Will Smith has been getting a lot of grief for an off-hand invocation of Hitler in a recent interview.
“Even Hitler didn’t wake up going, ‘let me do the most evil thing I can do today’,” said Will. “I think he woke up in the morning and using a twisted, backwards logic, he set out to do what he thought was ‘good’. Stuff like that just needs reprogramming.”
This is the kind of statement that can be seriously misconstrued and misappropriated. (And it was.) I don’t hear this as a defense of Hitler, but it seems an odd anecdote nonetheless. Esther K has a sober assessment of what she thinks Smith meant and the impact it will have on his popularity.
Do I believe that Will Smith is an anti-Semite? No. Will I never look at his movies the same way again, like what happened in the wake of Mel Gibson’s trip to Crazytown? No. Will I insist, as the local JDL is, that Hollywood “shun any future projects involving Smith.” Clearly not. But do I find it surprising that Smith would invoke Hitler, the most hated, and most acknowledgedly-evil human to have walked the planet (at least in recent memory) through a haze of attempted comprehension? Uh-huh.

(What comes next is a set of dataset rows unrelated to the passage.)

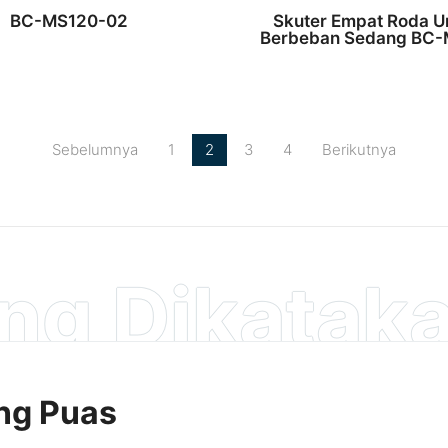
BC-MS120-02
Skuter Empat Roda 
Berbeban Sedang BC
Sebelumnya
1
2
3
4
Berikutnya
ng Dikataka
Kami
ang Puas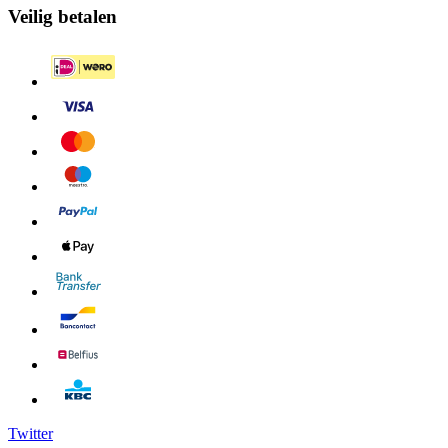
Veilig betalen
Twitter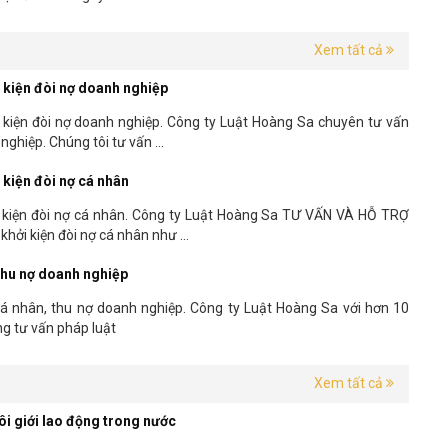
Xem tất cả
i kiện đòi nợ doanh nghiệp
 kiện đòi nợ doanh nghiệp. Công ty Luật Hoàng Sa chuyên tư vấn
ghiệp. Chúng tôi tư vấn ...
 kiện đòi nợ cá nhân
i kiện đòi nợ cá nhân. Công ty Luật Hoàng Sa TƯ VẤN VÀ HỖ TRỢ
ởi kiện đòi nợ cá nhân như ...
 thu nợ doanh nghiệp
cá nhân, thu nợ doanh nghiệp. Công ty Luật Hoàng Sa với hơn 10
g tư vấn pháp luật
Xem tất cả
ôi giới lao động trong nước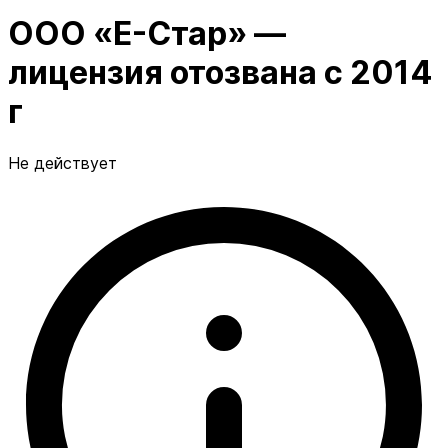
ООО «Е-Стар» —
лицензия отозвана с 2014
г
Не действует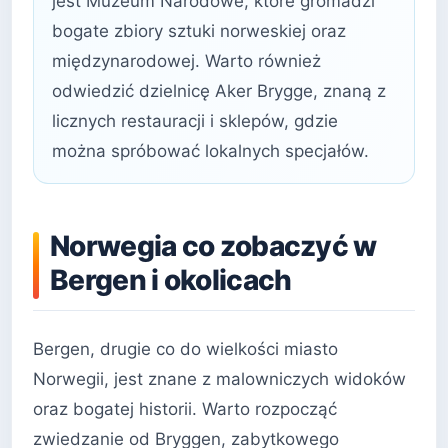
jest Muzeum Narodowe, które gromadzi
bogate zbiory sztuki norweskiej oraz
międzynarodowej. Warto również
odwiedzić dzielnicę Aker Brygge, znaną z
licznych restauracji i sklepów, gdzie
można spróbować lokalnych specjałów.
Norwegia co zobaczyć w
Bergen i okolicach
Bergen, drugie co do wielkości miasto
Norwegii, jest znane z malowniczych widoków
oraz bogatej historii. Warto rozpocząć
zwiedzanie od Bryggen, zabytkowego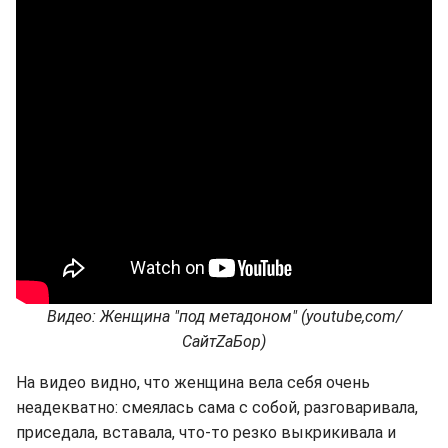
Видео: Женщина "под метадоном" (youtube,com/
СайтZаБор)
На видео видно, что женщина вела себя очень
неадекватно: смеялась сама с собой, разговаривала,
приседала, вставала, что-то резко выкрикивала и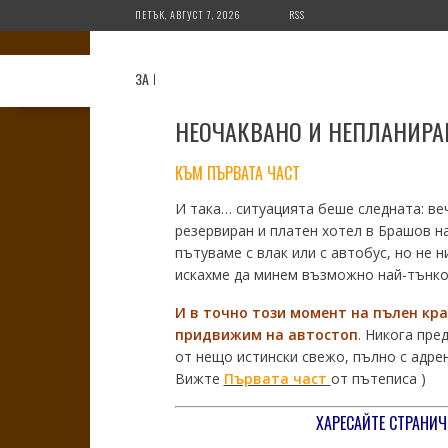
Skip
ПЕТЪК, АВГУСТ 7, 2026
RSS
to
content
ЗА МЕН
ЗА БЛОГА
ДЕСТИНАЦИИ
СЪВЕТ
НЕОЧАКВАНО И НЕПЛАНИРАН
КЪМ ПЪРВАТА ЧАСТ
И така… ситуацията беше следната: ве
резервиран и платен хотел в Брашов на
пътуваме с влак или с автобус, но не 
искахме да минем възможно най-тънко 
И в точно
този момент на пълен крах
придвижим
на автостоп
.
Никога преди
от нещо истински свежо, пълно с адрен
Вижте
Първата част
от пътеписа )
ХАРЕСАЙТЕ СТРАНИЧ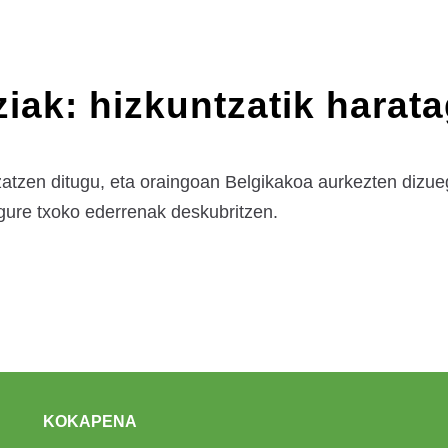
iak: hizkuntzatik harata
uzatzen ditugu, eta oraingoan Belgikakoa aurkezten dizu
gure txoko ederrenak deskubritzen.
KOKAPENA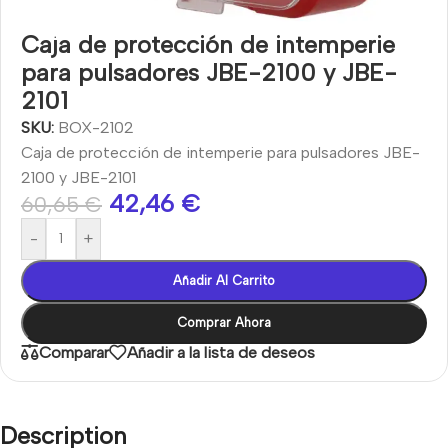
Caja de protección de intemperie
para pulsadores JBE-2100 y JBE-
2101
SKU:
BOX-2102
Caja de protección de intemperie para pulsadores JBE-
2100 y JBE-2101
42,46
€
60,65
€
-
+
Añadir Al Carrito
Comprar Ahora
Comparar
Añadir a la lista de deseos
Description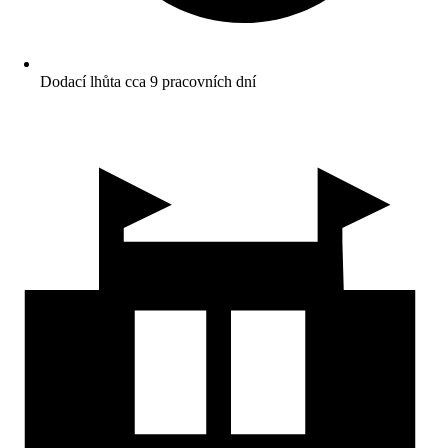
Dodací lhůta cca 9 pracovních dní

The report continues that “Smith himself is angry at the way critics have interpreted his words” [I bet he is] “saying there’s no way they should be read to imply that he believes Hitler was anything but “a vile, heinous vicious killer.”
Good. We all agree. Let’s move on. And please, celebrities…whether you yell at Matt Lauer for the evils of meds-prescribing psychologists or try to understand Hitlerian logic, even as an intellectual exercise that challenges the concepts of good and evil, I implore you: think before you speak.